**WORK TASK:**
Nothing belongs in the answer except the lines of the material that include "мезотерапии".

**GIVEN DATA:**
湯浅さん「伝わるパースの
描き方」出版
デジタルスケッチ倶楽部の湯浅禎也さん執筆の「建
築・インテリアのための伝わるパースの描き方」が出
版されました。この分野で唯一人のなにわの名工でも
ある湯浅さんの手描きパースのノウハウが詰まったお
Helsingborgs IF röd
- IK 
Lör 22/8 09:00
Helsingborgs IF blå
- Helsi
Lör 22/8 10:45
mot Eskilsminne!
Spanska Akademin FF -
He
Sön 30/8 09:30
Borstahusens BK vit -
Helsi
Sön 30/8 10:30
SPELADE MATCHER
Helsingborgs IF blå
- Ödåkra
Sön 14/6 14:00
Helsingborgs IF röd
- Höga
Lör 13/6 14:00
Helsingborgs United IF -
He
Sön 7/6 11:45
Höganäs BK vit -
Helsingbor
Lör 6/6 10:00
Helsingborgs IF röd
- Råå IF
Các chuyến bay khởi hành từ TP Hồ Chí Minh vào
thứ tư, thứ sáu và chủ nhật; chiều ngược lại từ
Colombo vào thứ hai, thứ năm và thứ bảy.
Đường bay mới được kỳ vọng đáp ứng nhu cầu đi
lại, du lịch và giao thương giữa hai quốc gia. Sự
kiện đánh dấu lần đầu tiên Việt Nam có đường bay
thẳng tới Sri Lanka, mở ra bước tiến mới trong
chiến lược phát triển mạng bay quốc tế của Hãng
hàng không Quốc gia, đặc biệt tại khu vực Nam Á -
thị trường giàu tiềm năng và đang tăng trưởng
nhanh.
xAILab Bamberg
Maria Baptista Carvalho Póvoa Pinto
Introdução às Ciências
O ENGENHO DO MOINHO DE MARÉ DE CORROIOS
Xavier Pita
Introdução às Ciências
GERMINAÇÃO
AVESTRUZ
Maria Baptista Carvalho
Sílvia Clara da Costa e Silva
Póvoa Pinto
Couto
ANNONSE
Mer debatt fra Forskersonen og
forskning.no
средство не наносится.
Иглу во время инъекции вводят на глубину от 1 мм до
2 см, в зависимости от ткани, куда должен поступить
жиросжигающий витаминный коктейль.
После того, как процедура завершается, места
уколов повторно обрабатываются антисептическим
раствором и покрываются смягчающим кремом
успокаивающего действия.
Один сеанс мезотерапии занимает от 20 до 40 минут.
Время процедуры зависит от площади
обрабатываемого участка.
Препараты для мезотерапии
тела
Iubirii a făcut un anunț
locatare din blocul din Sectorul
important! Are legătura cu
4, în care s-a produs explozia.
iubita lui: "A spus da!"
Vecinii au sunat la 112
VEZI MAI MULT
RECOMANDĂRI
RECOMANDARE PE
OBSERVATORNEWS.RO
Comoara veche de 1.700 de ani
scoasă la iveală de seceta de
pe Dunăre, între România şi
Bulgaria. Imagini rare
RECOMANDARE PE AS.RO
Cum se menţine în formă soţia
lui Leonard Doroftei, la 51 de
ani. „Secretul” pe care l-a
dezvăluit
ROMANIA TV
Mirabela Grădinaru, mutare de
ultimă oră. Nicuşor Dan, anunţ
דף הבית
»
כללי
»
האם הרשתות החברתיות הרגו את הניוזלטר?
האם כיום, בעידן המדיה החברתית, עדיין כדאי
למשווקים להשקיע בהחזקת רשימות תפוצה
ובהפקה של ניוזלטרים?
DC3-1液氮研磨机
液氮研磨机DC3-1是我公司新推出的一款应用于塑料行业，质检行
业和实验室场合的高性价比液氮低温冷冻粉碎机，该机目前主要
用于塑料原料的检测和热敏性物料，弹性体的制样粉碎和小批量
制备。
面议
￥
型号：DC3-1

**RESPONSE AREA:**
Один сеанс мезотерапии занимает от 20 до 40 минут.
Препараты для мезотерапии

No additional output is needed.